Ziel der Aufgabe: Schreibe den Text über die Callescuela vollständig und unverändert ab.

Extrahierter Text:
------
Meine Arbeitsstelle, die Callescuela, setzt sich für die Rechte der Kinder, Jugendlichen und der arbeitenden Kinder ein. Sie bieten Workshops an, Nachhilfe und Bildung jeglicher Art. Die Altersgruppen sind zwischen 2 – 18, also sehr unterschiedlich. Auch die verschiedenen Einsatzorte unterscheiden sich ein wenig voneinander. Bei meiner Einsatzstelle geht es hauptsächlich um die Unterstützung der Kinder bei Hausaufgaben und Workshops. Bei dem Standort beim Mercado liegt der Fokus ebenfalls auf Unterstützung der Bildung sowie der Malhzeitausgabe. Aber vor allem kommt es auf die Gemeinschaft an, die die Callescuela den Kindern bietet.
------
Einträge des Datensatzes
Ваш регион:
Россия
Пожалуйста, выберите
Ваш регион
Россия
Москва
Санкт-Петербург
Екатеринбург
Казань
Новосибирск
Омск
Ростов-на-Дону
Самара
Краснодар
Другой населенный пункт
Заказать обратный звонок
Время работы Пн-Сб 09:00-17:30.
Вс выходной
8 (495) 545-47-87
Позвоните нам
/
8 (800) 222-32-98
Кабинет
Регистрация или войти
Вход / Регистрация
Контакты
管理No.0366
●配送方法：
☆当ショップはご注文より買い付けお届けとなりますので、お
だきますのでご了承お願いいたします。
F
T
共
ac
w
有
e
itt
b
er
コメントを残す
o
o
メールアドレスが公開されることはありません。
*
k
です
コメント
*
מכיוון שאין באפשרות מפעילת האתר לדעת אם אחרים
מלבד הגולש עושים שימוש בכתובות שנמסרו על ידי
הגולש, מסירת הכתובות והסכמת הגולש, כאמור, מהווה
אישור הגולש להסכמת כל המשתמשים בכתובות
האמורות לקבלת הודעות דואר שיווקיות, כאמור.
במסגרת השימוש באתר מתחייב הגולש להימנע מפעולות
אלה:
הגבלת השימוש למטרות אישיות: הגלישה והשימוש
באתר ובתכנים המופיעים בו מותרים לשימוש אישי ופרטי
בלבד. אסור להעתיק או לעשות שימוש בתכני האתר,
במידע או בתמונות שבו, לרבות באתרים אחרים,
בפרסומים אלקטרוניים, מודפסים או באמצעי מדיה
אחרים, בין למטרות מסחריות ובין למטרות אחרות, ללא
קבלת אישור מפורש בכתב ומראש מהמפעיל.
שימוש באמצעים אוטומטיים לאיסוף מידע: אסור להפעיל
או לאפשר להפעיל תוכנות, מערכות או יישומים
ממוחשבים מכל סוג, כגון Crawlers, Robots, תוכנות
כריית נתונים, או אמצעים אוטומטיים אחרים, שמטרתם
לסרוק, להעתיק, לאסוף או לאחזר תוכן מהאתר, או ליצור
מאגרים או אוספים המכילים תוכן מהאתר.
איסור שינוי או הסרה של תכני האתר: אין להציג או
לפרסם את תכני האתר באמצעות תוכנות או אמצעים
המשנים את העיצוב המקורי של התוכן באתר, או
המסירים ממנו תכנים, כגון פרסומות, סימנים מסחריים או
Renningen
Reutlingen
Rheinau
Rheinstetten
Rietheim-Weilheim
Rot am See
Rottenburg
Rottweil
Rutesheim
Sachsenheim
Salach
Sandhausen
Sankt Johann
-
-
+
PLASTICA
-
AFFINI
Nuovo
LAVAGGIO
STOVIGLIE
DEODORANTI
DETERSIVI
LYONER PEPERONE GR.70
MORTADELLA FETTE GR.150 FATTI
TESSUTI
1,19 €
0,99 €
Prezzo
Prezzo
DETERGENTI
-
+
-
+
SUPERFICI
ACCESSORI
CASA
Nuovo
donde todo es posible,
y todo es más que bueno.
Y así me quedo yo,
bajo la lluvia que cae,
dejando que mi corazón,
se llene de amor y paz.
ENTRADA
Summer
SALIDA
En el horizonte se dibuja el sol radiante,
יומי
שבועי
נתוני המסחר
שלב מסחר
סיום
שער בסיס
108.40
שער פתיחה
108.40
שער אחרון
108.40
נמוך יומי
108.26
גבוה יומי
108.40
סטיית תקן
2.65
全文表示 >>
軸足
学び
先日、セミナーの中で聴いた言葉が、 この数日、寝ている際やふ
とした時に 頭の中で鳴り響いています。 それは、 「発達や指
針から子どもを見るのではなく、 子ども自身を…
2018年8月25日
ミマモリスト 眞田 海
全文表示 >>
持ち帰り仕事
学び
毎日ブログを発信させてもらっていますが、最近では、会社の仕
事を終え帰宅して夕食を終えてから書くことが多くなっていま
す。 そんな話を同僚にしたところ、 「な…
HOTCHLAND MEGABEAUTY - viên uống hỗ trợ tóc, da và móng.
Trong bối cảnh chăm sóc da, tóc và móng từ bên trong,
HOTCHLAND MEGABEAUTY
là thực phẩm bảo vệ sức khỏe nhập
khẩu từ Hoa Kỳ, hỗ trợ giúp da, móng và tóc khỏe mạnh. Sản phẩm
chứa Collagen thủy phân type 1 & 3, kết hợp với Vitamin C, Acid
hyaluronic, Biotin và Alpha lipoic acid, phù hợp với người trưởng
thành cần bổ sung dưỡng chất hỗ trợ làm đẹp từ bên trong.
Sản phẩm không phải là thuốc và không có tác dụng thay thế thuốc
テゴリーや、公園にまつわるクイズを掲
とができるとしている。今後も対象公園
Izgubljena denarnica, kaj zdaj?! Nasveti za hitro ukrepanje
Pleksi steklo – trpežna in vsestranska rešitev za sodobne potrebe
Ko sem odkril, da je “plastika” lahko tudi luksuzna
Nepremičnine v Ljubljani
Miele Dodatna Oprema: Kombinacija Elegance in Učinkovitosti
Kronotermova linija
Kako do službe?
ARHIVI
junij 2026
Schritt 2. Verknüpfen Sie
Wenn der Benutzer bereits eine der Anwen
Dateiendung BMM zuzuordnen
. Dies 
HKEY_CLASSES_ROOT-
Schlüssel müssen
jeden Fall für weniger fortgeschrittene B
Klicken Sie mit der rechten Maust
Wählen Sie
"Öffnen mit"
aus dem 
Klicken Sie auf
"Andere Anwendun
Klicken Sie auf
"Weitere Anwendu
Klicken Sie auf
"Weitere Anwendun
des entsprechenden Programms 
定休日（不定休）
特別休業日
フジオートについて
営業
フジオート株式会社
------
Lösung:
Meine Arbeitsstelle, die Callescuela, setzt sich für die Rechte der Kinder, Jugendlichen und der arbeitenden Kinder ein. Sie bieten Workshops an, Nachhilfe und Bildung jeglicher Art. Die Altersgruppen sind zwischen 2 – 18, also sehr unterschiedlich. Auch die verschiedenen Einsatzorte unterscheiden sich ein wenig voneinander. Bei meiner Einsatzstelle geht es hauptsächlich um die Unterstützung der Kinder bei Hausaufgaben und Workshops. Bei dem Standort beim Mercado liegt der Fokus ebenfalls auf Unterstützung der Bildung sowie der Malhzeitausgabe. Aber vor allem kommt es auf die Gemeinschaft an, die die Callescuela den Kindern bietet.